→ **PROBLEM DESCRIPTION**
Please give back the listing below word for word and drop any images.

→ **EXTRACTED DATA**
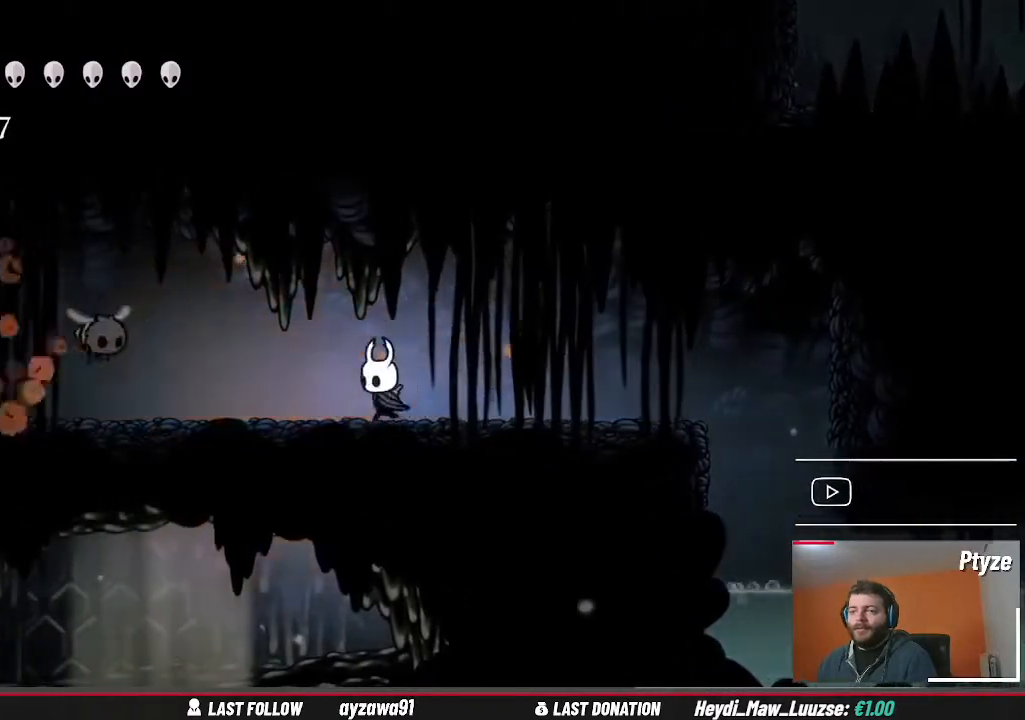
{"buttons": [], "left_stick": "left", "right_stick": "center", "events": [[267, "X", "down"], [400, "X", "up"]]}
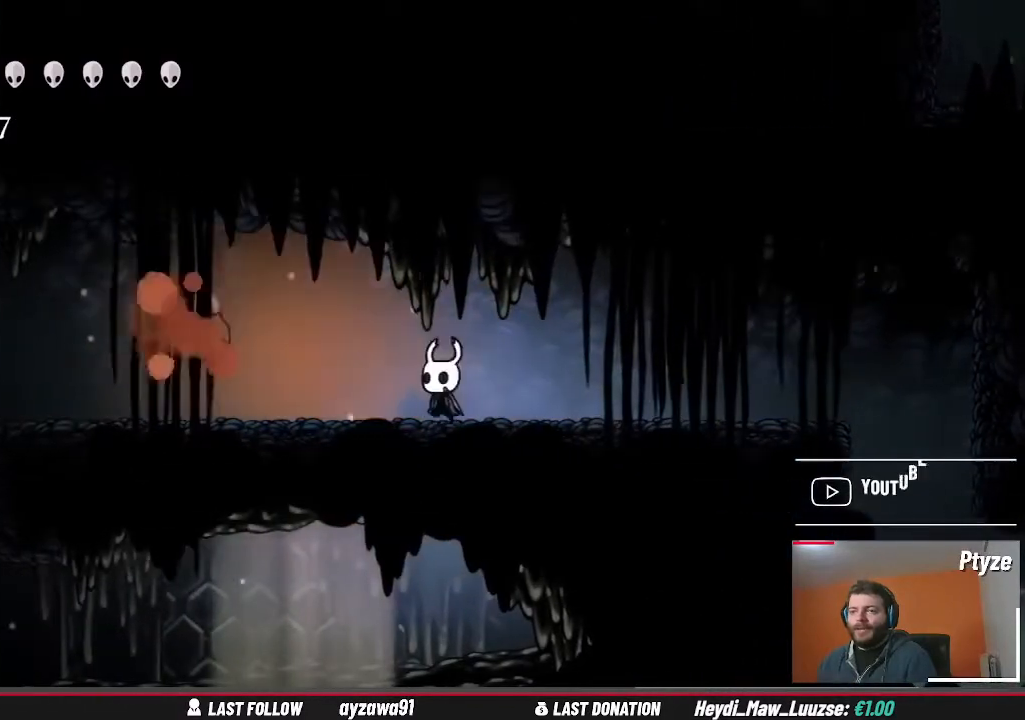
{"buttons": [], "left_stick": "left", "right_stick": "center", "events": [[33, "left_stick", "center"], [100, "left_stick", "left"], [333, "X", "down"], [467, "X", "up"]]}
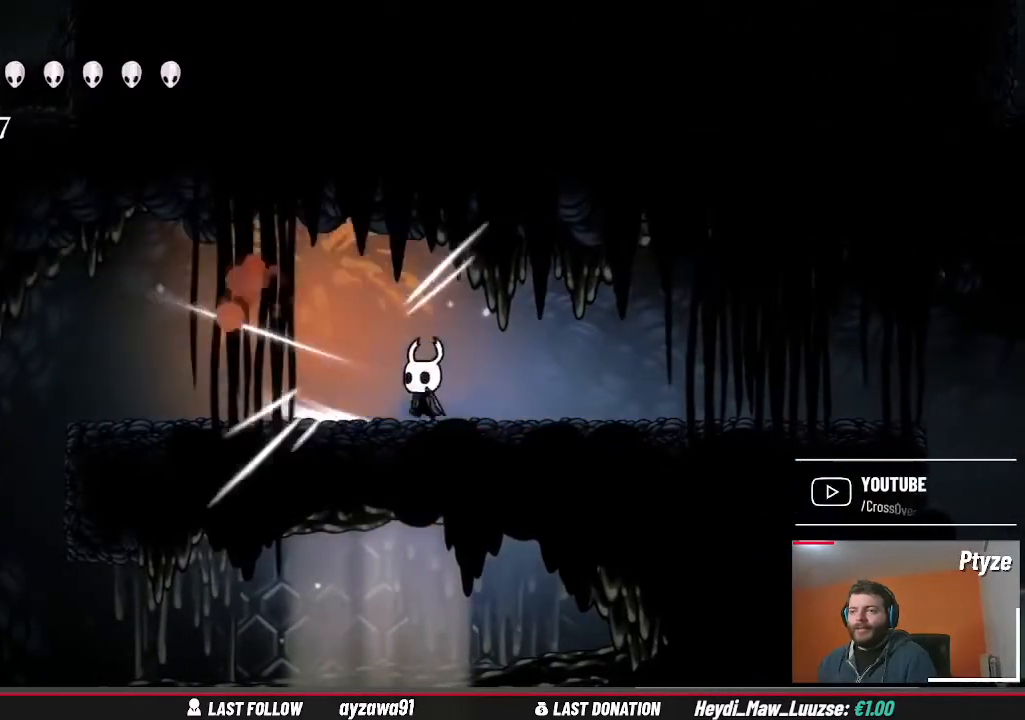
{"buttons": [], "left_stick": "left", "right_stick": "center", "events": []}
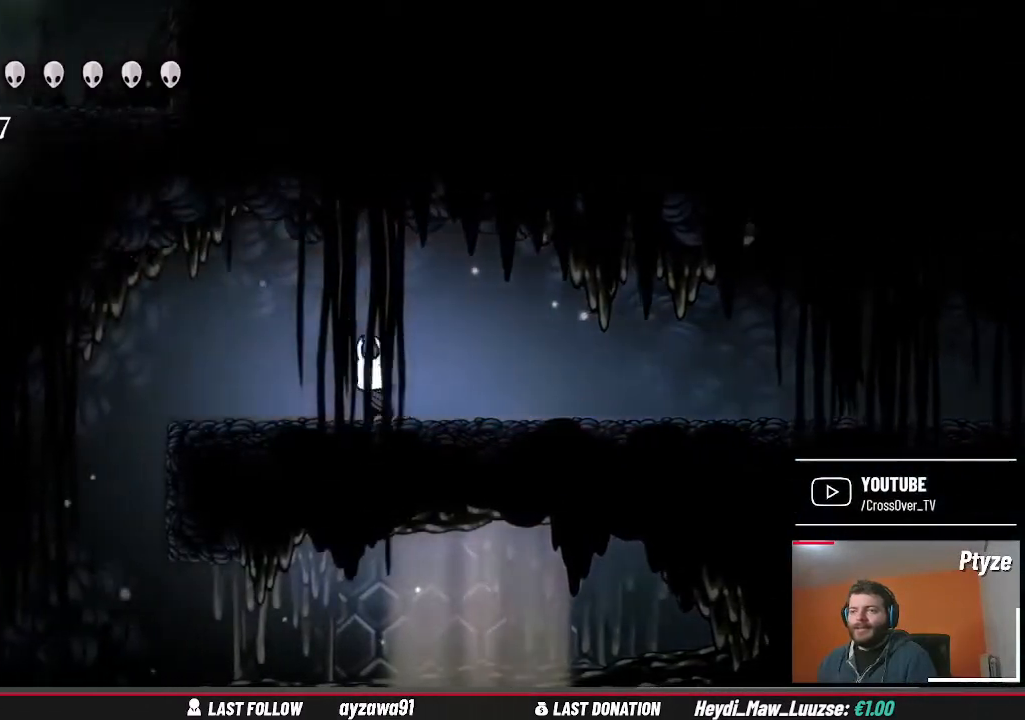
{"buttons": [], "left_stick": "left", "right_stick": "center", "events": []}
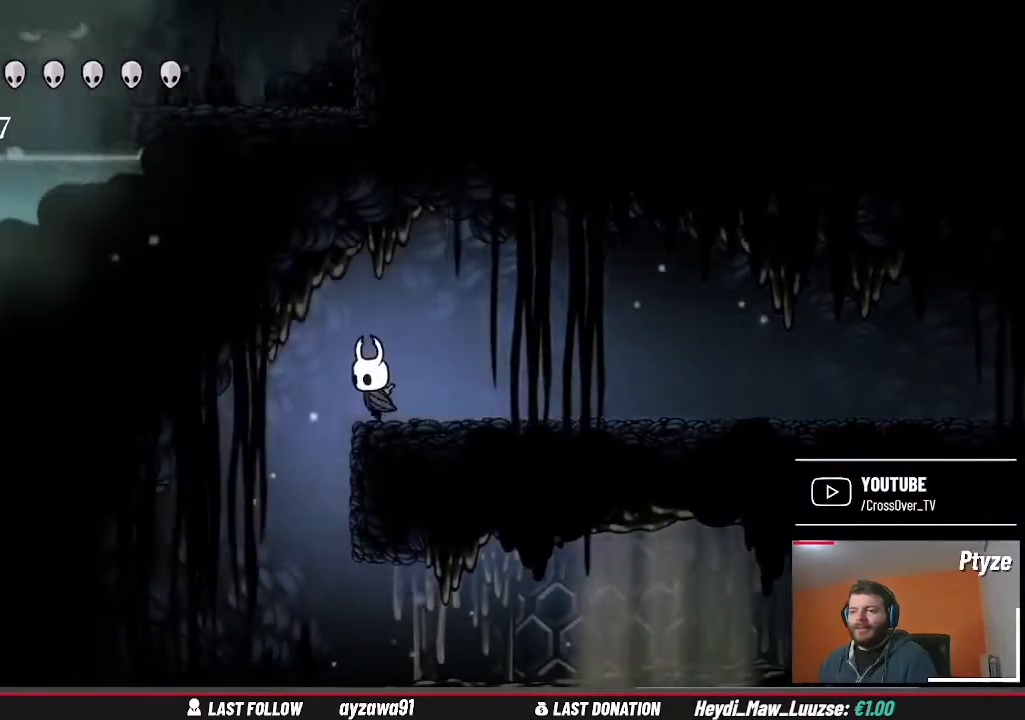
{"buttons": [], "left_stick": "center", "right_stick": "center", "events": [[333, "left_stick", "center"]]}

→ **SOLUTION TO THIS TASK**
{"buttons": [], "left_stick": "left", "right_stick": "center", "events": [[267, "X", "down"], [400, "X", "up"]]}
{"buttons": [], "left_stick": "left", "right_stick": "center", "events": [[33, "left_stick", "center"], [100, "left_stick", "left"], [333, "X", "down"], [467, "X", "up"]]}
{"buttons": [], "left_stick": "left", "right_stick": "center", "events": []}
{"buttons": [], "left_stick": "left", "right_stick": "center", "events": []}
{"buttons": [], "left_stick": "center", "right_stick": "center", "events": [[333, "left_stick", "center"]]}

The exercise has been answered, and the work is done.